This morning, McDonald's (NYSE:MCD) released same store sales for the month of October that largely missed investor expectations, sending shares down 1% (release available here). This report confirmed the fact that McDonald's faces secular challenges to its business thanks to a saturated fast food market in developed economies and changing taste trends towards healthier options.
Worldwide, sales were up 0.5%, missing analyst expectations for 0.6% growth. McDonald's continues to grow slower than inflation and GDP, indicating lost market share as consumers look elsewhere. In the U.S. sales were down 0.8%, against a positive 0.3% estimate. Europe was actually the bright spot, helped by strength in France and the United Kingdom, with 1.9% growth. Asia Pacific continues to be a disaster as McDonald's has faced significant challenges in Japan with sales down 2.3%.
All in all, this quarter was almost uniformly a negative one, except for isolated parts of Europe. From an investing standpoint, it furthers the belief that McDonald's should be looked at like a utility. There is really no organic growth, but investors receive a decent and growing dividend that provides a 3.4% yield. At 17x earnings, there really is not much room for any further multiple expansion, and with revenue growth hugging 1%, earnings growth over the next five years is likely less than 5%.
McDonald's core problem is how to appeal to young consumers who are less interested in existing McDonald's offerings without alienating the existing cost-conscious customers. McDonald's has tried to handle this problem by expanding its menu with additions of lattes and wraps to pretty mixed results. As these results show, MCD isn't meaningfully growing store traffic. If anything, the customer base is flat or slightly lower. These items do take longer to prepare, and longer service time has hindered McDonald's core speed promise, which might be alienating existing customers.

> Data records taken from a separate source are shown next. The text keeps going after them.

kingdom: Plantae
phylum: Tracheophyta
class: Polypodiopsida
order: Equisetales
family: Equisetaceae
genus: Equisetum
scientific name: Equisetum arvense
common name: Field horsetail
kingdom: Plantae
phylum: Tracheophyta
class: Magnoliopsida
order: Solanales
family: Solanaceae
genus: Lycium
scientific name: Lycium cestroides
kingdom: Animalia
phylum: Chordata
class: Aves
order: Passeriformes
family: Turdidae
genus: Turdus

McDonald's still has significant work to do to improve its brand with the "fast-casual" oriented customer that has flocked to Chipotle (NYSE:CMG) and Buffalo Wild Wings (BWLD) without upsetting the current customer. It seems that adding incongruous menu items has damaged service, annoying more customers than have been brought in. McDonald's should follow the lead of fast food chains who are better dealing with changing tastes. For instance, Wendy's (NYSE:WEN), which has been growing same store sales more than 2.5% in the United States, has focused on adding higher quality burgers with pretzel and brioche buns. From a service standpoint, the set-up is no more difficult, just a different bun. This type of change keeps existing customers happy while broadening the tent to win new customers who are willing to pay a little more for a burger.
McDonald's has gone from being an industry leader to laggard over the past few years and has been unable to successfully deal with changing consumer tastes by appropriately modernizing its menu. McDonald's has a golden opportunity to revamp the brand with the 2014 Olympics where McDonald's will advertise heavily, though it needs strong products to keep consumers coming. With minimal topline growth and stagnant same-store sales, I am not a fan of McDonald's at 17x earnings and would rather own Wendy's, which is growing sales. McDonald's works as a dividend play, but at $95, the downside risk outweighs potential upside. I wouldn't be a buyer until $85-$88.
Disclosure: I have no positions in any stocks mentioned, and no plans to initiate any positions within the next 72 hours. I wrote this article myself, and it expresses my own opinions. I am not receiving compensation for it (other than from Seeking Alpha). I have no business relationship with any company whose stock is mentioned in this article.